For the listing below, return the line containing "pertenecía a una", the line containing "Ми у соціальних мережах", and all lines in between, exactly as written and nothing else.

═════ Source records ═════

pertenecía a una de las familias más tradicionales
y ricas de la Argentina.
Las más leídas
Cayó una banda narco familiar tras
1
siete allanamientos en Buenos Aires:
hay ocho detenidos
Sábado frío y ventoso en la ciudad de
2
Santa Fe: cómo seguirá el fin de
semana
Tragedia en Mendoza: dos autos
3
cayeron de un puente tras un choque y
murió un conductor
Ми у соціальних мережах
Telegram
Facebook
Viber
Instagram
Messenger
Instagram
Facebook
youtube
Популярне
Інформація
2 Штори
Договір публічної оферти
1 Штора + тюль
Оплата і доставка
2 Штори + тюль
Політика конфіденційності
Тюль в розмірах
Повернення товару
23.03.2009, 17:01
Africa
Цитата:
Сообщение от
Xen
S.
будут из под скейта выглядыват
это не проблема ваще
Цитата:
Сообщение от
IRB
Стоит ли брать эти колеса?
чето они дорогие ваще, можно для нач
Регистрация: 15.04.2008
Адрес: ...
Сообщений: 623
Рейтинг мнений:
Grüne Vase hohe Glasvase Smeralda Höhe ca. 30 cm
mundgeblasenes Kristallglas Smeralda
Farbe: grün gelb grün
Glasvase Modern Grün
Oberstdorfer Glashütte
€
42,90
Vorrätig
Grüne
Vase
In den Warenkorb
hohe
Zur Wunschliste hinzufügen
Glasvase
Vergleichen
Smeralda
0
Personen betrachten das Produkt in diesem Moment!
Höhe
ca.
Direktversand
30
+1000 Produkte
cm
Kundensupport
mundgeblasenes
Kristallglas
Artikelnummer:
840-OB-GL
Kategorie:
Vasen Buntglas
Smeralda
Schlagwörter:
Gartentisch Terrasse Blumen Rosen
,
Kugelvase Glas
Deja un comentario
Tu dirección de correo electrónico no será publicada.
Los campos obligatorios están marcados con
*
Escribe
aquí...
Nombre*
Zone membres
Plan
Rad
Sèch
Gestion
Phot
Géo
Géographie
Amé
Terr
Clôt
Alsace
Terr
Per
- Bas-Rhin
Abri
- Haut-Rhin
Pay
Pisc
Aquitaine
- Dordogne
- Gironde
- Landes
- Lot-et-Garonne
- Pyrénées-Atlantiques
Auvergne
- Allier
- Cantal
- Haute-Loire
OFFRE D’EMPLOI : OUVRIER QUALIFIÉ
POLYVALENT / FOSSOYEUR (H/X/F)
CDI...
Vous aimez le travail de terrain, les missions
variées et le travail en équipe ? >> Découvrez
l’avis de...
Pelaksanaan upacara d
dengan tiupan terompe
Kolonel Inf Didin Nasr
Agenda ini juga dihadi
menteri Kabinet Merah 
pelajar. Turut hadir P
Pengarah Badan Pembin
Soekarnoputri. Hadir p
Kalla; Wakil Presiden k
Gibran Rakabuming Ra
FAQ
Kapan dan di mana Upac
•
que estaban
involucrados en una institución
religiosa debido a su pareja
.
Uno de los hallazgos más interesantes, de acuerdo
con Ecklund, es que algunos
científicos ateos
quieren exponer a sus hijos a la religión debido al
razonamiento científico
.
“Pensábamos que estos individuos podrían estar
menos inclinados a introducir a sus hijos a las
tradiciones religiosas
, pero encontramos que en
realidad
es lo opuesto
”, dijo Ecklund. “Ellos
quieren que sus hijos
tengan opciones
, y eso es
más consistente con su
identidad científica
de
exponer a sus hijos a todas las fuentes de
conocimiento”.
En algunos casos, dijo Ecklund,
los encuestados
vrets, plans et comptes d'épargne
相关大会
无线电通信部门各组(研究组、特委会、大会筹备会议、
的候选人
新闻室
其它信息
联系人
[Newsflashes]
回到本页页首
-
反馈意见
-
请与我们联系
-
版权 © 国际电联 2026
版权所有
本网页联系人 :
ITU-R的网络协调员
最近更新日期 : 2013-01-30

═════
═════ Source records ═════

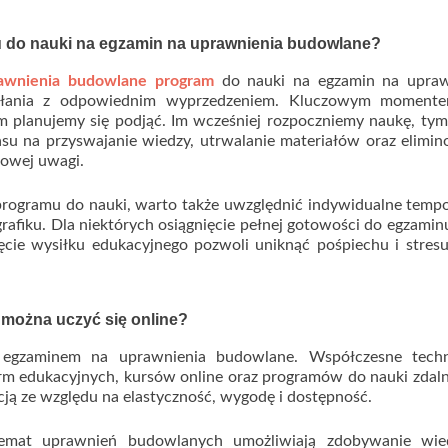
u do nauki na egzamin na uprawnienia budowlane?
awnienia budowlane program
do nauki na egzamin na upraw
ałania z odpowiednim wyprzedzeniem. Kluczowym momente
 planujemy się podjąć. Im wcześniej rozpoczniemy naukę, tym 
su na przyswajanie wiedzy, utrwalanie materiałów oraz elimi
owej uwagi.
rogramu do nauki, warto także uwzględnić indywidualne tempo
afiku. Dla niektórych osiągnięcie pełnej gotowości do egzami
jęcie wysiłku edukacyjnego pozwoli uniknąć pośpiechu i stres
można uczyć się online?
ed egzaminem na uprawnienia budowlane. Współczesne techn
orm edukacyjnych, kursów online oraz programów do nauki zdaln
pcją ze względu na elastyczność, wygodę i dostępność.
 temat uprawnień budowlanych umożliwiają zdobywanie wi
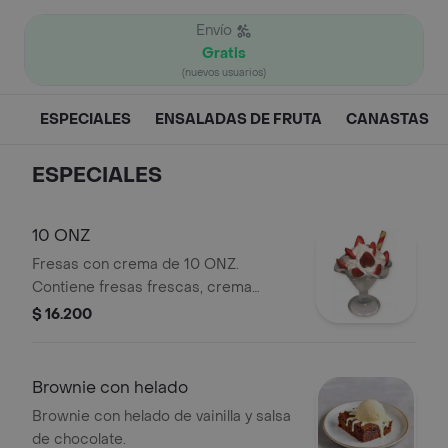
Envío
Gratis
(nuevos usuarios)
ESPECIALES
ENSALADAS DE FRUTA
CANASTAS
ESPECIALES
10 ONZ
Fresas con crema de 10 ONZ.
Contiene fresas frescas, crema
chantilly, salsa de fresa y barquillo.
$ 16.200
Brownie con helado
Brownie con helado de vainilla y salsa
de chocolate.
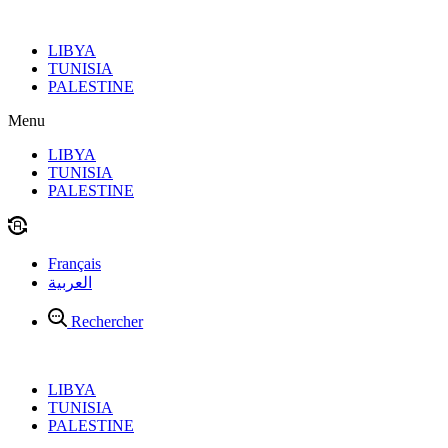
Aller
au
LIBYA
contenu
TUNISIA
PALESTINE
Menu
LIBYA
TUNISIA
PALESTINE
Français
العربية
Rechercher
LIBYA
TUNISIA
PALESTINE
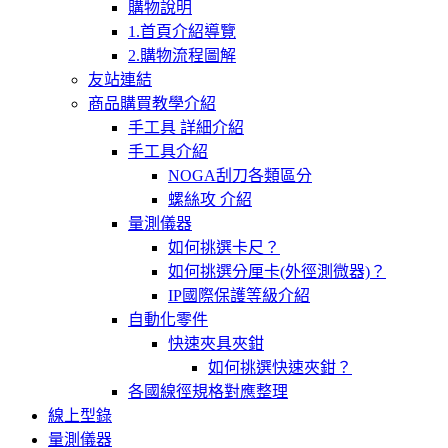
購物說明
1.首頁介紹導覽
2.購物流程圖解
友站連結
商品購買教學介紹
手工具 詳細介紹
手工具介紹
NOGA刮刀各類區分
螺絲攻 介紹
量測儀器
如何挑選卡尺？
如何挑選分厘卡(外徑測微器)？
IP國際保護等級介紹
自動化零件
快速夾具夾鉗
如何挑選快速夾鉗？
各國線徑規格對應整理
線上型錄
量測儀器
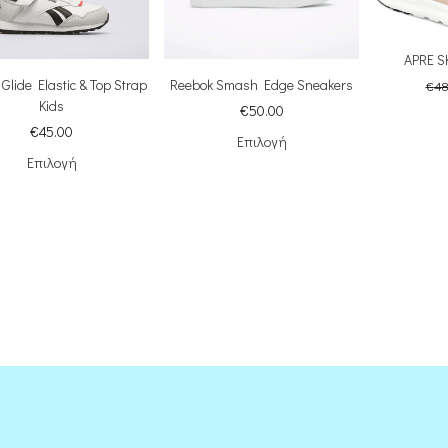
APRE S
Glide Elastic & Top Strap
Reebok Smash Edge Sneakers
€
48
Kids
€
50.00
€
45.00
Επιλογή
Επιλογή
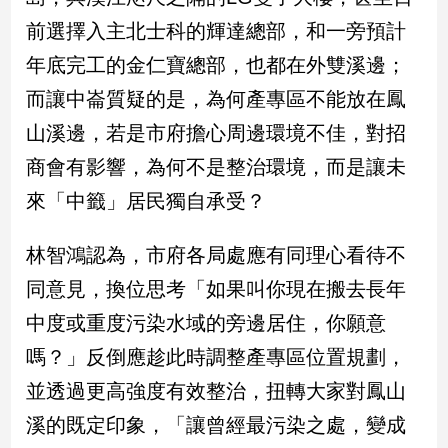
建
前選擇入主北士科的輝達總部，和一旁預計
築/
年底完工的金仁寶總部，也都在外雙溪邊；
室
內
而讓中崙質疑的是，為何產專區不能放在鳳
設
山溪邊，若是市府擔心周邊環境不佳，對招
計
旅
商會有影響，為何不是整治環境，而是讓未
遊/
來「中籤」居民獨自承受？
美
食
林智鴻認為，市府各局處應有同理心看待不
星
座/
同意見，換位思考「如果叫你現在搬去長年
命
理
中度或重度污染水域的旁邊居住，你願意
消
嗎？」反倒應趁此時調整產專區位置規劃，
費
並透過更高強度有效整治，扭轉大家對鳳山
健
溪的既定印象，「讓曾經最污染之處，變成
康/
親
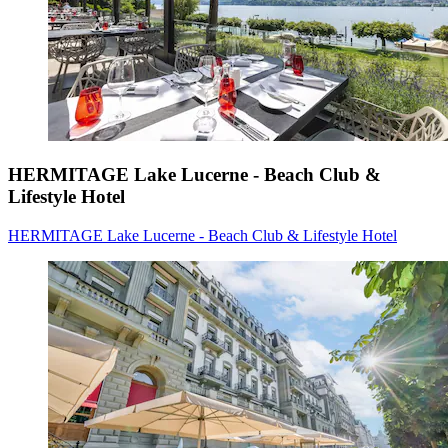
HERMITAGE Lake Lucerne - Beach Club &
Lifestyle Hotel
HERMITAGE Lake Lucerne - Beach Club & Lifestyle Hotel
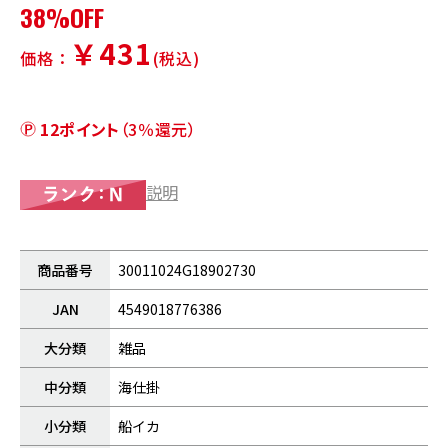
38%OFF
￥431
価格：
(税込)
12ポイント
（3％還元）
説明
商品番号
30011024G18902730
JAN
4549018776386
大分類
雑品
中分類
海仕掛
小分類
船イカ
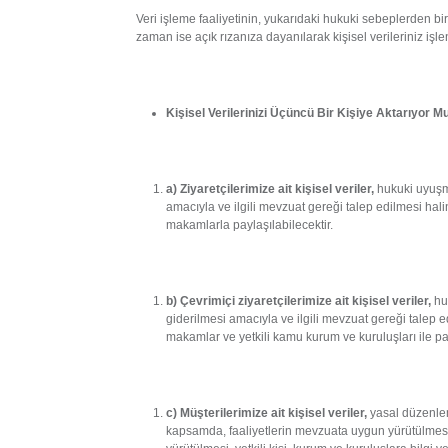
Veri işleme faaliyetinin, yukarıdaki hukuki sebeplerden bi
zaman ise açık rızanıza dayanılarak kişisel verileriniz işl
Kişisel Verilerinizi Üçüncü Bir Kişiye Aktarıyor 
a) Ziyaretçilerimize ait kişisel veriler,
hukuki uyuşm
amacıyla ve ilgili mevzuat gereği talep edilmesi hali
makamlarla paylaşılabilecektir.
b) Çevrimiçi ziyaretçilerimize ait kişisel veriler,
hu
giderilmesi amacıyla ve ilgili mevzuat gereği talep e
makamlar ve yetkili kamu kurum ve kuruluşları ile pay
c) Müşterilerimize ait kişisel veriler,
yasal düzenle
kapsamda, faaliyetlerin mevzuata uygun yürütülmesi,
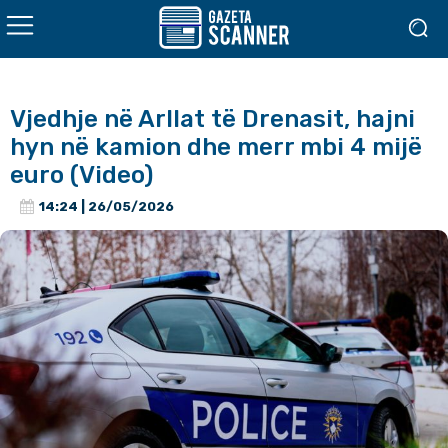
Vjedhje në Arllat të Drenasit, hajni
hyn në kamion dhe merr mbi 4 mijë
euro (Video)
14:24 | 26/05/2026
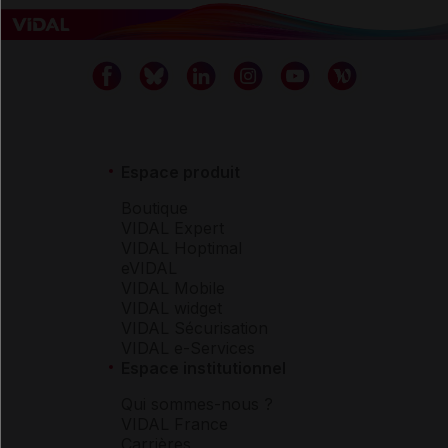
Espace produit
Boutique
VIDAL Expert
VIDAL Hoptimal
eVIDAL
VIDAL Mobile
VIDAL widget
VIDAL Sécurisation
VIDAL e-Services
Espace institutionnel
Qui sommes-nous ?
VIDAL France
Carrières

═════
═════ Source records ═════

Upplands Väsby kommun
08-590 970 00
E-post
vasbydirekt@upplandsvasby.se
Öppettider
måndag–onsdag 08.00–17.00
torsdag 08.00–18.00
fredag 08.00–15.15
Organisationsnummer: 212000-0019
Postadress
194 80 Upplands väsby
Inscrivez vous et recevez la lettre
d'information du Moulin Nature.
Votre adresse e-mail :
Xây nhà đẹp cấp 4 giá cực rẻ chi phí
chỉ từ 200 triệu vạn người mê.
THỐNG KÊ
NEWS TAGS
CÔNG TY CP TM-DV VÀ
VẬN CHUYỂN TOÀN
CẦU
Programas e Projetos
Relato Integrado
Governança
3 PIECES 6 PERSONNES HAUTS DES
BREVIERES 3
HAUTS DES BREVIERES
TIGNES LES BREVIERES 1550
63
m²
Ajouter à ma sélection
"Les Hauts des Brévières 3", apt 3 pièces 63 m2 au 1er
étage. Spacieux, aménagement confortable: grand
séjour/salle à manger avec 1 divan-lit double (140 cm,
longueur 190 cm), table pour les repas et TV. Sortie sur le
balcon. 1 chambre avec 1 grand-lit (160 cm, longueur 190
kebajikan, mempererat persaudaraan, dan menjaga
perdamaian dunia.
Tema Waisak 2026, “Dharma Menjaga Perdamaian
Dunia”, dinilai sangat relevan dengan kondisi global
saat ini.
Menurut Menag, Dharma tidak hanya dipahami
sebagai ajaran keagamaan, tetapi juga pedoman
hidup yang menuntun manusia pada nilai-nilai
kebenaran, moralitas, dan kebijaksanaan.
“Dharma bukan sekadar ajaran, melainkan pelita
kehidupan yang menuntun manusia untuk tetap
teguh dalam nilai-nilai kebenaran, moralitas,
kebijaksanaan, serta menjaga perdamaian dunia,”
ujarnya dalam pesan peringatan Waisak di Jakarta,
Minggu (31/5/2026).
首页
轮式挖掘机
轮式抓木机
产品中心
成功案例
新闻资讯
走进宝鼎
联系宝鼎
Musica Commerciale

═════

• _Solved exercise_
pertenecía a una de las familias más tradicionales
y ricas de la Argentina.
Las más leídas
Cayó una banda narco familiar tras
1
siete allanamientos en Buenos Aires:
hay ocho detenidos
Sábado frío y ventoso en la ciudad de
2
Santa Fe: cómo seguirá el fin de
semana
Tragedia en Mendoza: dos autos
3
cayeron de un puente tras un choque y
murió un conductor
Ми у соціальних мережах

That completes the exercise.